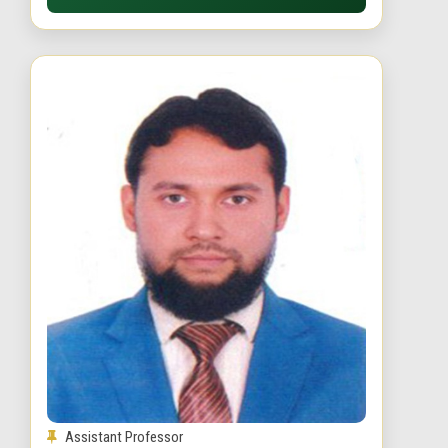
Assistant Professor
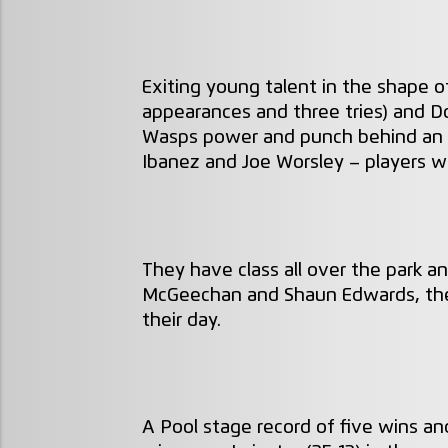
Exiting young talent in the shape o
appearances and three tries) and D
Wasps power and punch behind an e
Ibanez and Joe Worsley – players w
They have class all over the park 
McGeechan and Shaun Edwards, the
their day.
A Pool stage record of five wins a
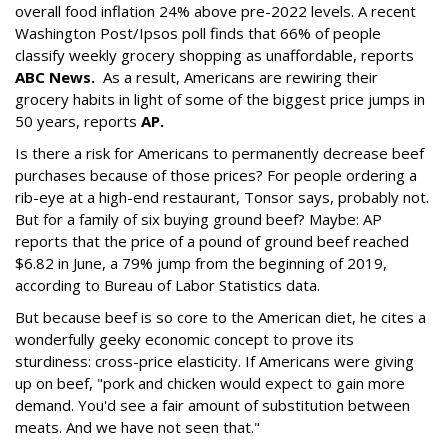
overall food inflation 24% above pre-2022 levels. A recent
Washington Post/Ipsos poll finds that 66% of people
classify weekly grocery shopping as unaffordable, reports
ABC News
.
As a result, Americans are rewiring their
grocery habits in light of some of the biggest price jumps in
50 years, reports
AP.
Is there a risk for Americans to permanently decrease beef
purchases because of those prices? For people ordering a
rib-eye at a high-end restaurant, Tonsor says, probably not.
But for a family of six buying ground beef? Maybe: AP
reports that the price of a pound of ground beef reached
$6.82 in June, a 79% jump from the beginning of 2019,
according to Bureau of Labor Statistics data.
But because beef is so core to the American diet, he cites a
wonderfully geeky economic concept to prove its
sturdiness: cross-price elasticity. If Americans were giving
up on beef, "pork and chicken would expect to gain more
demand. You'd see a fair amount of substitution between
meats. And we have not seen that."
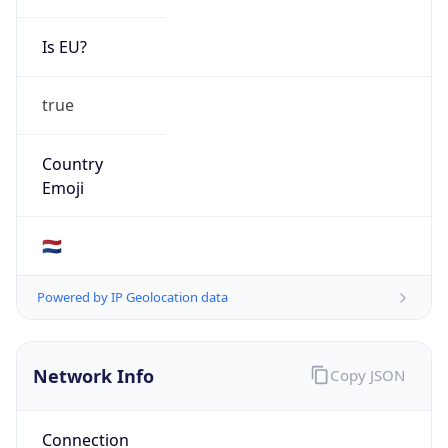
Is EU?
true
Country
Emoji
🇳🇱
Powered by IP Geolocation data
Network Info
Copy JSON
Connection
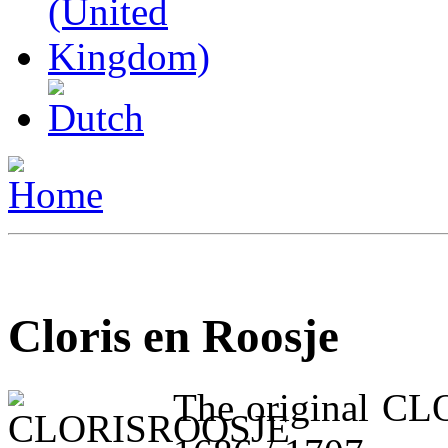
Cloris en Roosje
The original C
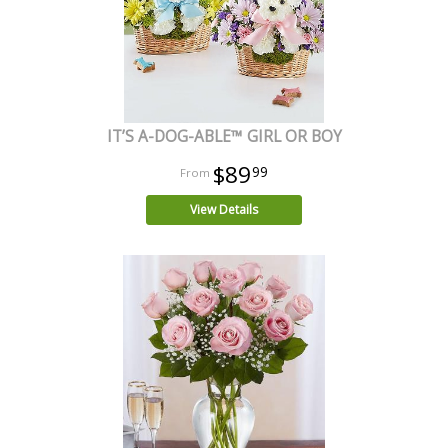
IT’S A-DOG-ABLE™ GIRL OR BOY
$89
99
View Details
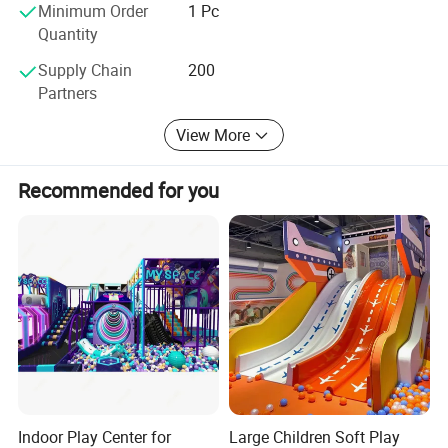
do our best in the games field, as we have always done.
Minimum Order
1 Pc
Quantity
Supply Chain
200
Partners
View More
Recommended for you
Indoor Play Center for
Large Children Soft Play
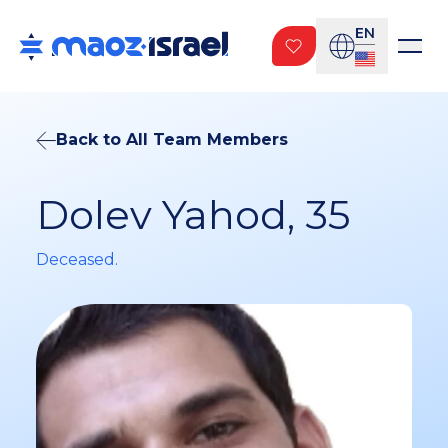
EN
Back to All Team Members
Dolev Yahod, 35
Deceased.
------------
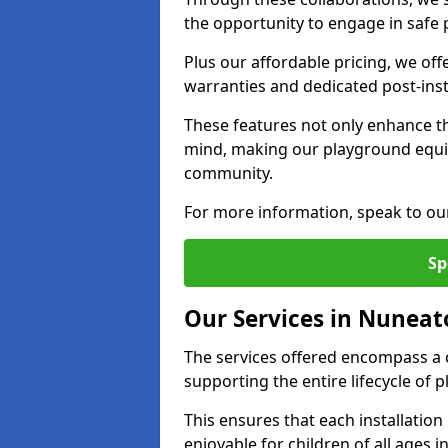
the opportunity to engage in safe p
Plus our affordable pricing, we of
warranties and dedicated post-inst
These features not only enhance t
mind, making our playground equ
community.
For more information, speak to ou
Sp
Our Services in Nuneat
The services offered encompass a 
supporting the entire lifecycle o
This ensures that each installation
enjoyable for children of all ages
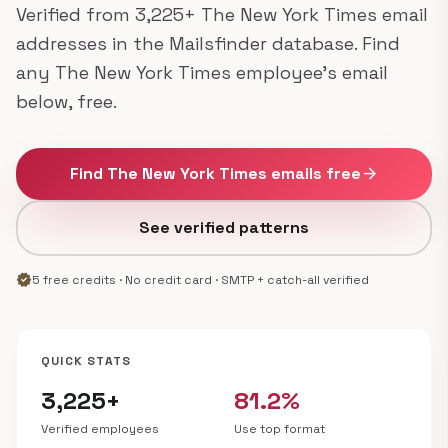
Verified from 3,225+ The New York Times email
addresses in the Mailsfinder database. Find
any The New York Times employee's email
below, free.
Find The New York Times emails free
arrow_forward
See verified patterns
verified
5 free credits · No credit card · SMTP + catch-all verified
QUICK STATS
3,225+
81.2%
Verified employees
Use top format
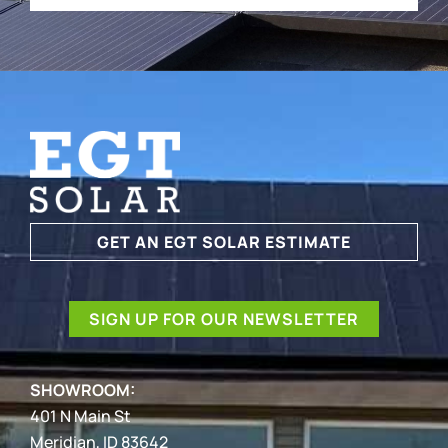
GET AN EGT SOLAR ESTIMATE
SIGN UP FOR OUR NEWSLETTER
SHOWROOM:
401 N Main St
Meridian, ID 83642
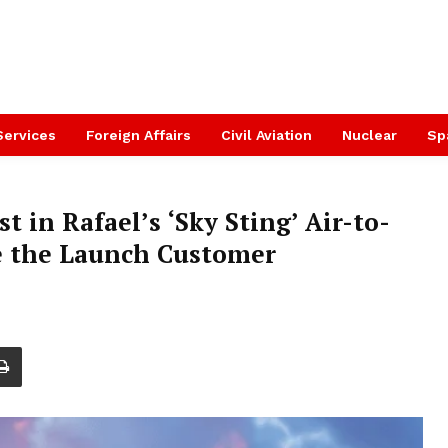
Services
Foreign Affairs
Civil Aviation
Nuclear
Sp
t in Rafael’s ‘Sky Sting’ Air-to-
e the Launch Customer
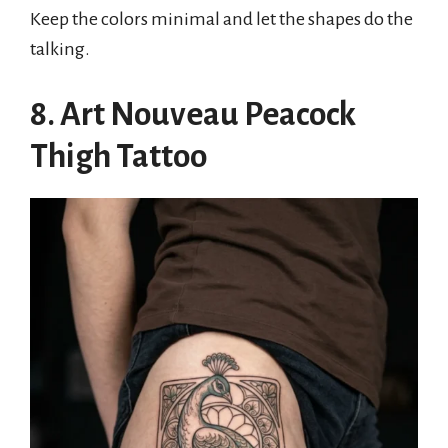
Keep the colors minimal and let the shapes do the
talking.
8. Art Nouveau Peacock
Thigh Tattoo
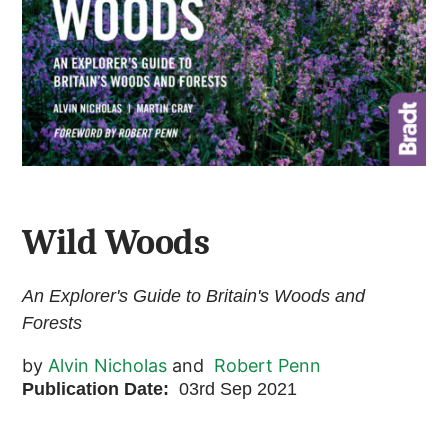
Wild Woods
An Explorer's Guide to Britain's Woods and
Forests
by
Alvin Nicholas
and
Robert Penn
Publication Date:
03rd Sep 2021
------------
- _WORK TO COMPLETE_
Copy each line of the entries above that contains the word "Times". Case counts.

- _FINISHED EXERCISE_
Verified from 3,225+ The New York Times email
any The New York Times employee's email
Find The New York Times emails free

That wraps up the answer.